____ DATA UNDER STUDY

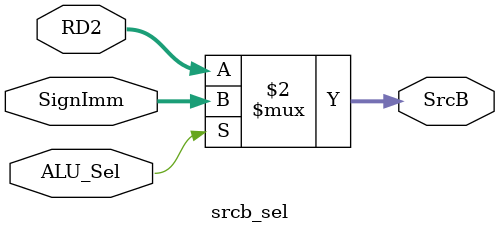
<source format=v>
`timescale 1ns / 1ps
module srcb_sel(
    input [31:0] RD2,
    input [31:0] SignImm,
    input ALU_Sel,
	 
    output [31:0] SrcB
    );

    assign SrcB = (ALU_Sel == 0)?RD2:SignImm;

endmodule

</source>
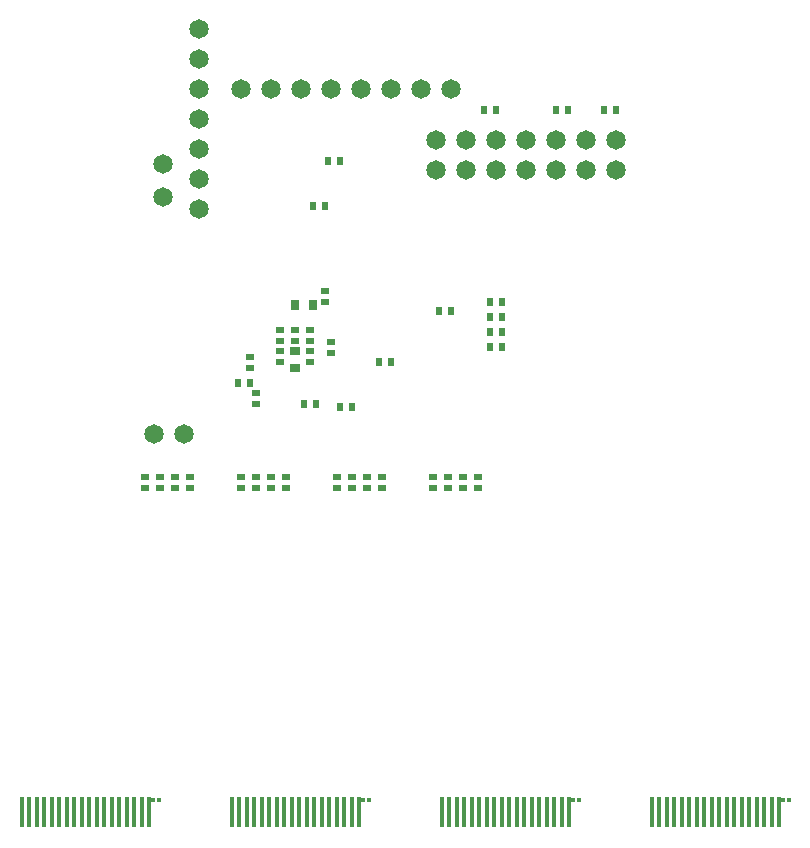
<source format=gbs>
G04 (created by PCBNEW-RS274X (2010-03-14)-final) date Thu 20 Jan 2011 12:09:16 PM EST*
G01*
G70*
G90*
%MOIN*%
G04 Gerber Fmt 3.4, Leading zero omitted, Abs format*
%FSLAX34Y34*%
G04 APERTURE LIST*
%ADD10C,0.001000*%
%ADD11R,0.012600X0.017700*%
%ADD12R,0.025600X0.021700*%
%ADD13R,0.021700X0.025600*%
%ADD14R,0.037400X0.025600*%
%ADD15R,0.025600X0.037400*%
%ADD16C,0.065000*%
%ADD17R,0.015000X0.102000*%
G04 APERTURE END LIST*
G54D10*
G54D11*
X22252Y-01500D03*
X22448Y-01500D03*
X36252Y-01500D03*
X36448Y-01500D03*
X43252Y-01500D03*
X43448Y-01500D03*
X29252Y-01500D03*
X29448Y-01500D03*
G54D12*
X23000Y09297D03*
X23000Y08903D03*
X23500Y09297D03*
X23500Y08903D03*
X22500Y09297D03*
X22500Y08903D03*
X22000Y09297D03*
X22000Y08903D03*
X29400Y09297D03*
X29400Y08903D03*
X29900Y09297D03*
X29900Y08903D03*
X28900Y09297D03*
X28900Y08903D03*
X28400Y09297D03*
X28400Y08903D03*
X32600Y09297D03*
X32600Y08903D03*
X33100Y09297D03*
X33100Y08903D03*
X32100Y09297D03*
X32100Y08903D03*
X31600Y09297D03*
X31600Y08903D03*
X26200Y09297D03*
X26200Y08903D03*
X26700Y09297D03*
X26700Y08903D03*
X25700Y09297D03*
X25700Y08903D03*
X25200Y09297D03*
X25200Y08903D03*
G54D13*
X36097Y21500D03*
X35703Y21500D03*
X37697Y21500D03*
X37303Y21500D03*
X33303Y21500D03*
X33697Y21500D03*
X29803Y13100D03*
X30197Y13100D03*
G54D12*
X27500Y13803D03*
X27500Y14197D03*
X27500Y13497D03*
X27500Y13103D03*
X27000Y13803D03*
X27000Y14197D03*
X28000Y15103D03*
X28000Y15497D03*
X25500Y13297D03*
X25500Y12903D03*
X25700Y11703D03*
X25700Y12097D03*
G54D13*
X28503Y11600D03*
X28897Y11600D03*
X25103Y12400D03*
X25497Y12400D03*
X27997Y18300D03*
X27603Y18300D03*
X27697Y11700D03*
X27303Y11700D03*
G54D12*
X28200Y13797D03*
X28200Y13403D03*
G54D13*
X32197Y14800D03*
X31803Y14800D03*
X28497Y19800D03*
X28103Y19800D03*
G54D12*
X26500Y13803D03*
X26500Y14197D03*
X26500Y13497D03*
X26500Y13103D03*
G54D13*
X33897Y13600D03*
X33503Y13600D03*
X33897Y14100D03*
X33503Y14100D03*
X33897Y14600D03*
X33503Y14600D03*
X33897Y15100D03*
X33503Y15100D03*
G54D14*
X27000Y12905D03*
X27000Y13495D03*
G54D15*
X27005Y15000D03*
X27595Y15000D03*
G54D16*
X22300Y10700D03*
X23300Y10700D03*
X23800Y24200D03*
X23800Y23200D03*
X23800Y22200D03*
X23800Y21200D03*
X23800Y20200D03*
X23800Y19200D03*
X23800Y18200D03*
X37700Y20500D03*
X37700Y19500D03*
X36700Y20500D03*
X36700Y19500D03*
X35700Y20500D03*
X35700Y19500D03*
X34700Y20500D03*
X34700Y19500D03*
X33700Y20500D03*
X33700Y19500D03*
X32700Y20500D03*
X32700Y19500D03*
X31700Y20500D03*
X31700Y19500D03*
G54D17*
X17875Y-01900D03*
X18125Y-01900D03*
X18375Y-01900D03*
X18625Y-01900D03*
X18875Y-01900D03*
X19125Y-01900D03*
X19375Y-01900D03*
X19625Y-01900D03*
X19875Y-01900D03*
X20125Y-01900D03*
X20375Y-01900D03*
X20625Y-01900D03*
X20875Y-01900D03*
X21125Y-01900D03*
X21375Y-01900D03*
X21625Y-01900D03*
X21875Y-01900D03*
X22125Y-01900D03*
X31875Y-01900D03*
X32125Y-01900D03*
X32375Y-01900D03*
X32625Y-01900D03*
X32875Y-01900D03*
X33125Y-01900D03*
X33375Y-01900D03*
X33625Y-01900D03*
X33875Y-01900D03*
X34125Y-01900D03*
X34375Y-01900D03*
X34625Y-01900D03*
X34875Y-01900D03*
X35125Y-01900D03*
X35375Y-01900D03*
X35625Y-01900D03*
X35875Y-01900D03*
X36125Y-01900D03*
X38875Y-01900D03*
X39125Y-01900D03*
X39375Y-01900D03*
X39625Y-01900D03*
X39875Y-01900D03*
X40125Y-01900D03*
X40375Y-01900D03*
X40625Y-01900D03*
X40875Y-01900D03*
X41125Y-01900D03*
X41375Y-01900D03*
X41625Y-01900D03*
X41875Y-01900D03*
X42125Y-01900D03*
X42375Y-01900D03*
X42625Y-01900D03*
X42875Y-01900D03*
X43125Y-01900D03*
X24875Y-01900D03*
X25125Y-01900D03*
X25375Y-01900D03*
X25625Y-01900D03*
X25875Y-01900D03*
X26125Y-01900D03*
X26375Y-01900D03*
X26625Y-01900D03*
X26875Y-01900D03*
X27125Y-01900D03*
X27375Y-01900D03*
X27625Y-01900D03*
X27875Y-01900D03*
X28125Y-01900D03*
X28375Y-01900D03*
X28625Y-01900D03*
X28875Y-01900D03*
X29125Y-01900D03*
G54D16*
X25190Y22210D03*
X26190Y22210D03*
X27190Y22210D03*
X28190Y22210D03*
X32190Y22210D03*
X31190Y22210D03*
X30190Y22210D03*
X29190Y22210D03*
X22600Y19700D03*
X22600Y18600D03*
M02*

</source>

________
____ DATA UNDER STUDY

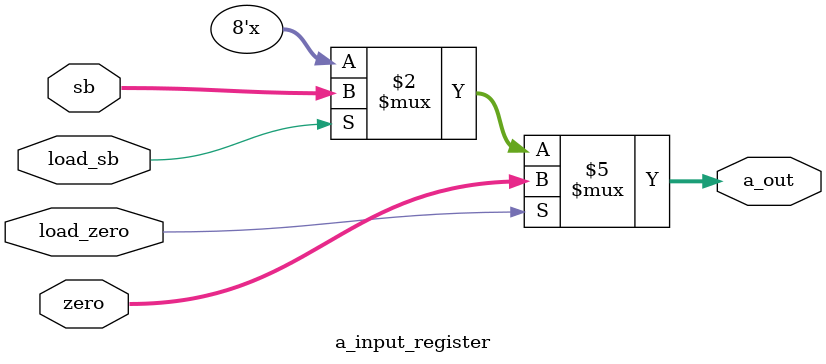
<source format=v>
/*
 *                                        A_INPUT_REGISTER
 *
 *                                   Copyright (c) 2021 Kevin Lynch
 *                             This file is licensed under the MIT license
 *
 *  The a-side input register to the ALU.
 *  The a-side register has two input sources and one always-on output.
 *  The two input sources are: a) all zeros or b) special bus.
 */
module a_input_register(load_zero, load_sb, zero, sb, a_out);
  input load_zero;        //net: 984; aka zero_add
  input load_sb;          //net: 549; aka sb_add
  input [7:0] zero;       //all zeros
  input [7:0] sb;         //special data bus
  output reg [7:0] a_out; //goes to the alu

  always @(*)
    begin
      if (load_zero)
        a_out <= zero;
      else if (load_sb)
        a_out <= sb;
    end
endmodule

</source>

________

:: TASK GOAL ::
Your answer should consist only of the lines above between the line holding "X41375Y-01900D03*" and the line holding "X26125Y-01900D03*", inclusive, each transcribed exactly.

:: ANSWER TO THIS PROBLEM ::
X41375Y-01900D03*
X41625Y-01900D03*
X41875Y-01900D03*
X42125Y-01900D03*
X42375Y-01900D03*
X42625Y-01900D03*
X42875Y-01900D03*
X43125Y-01900D03*
X24875Y-01900D03*
X25125Y-01900D03*
X25375Y-01900D03*
X25625Y-01900D03*
X25875Y-01900D03*
X26125Y-01900D03*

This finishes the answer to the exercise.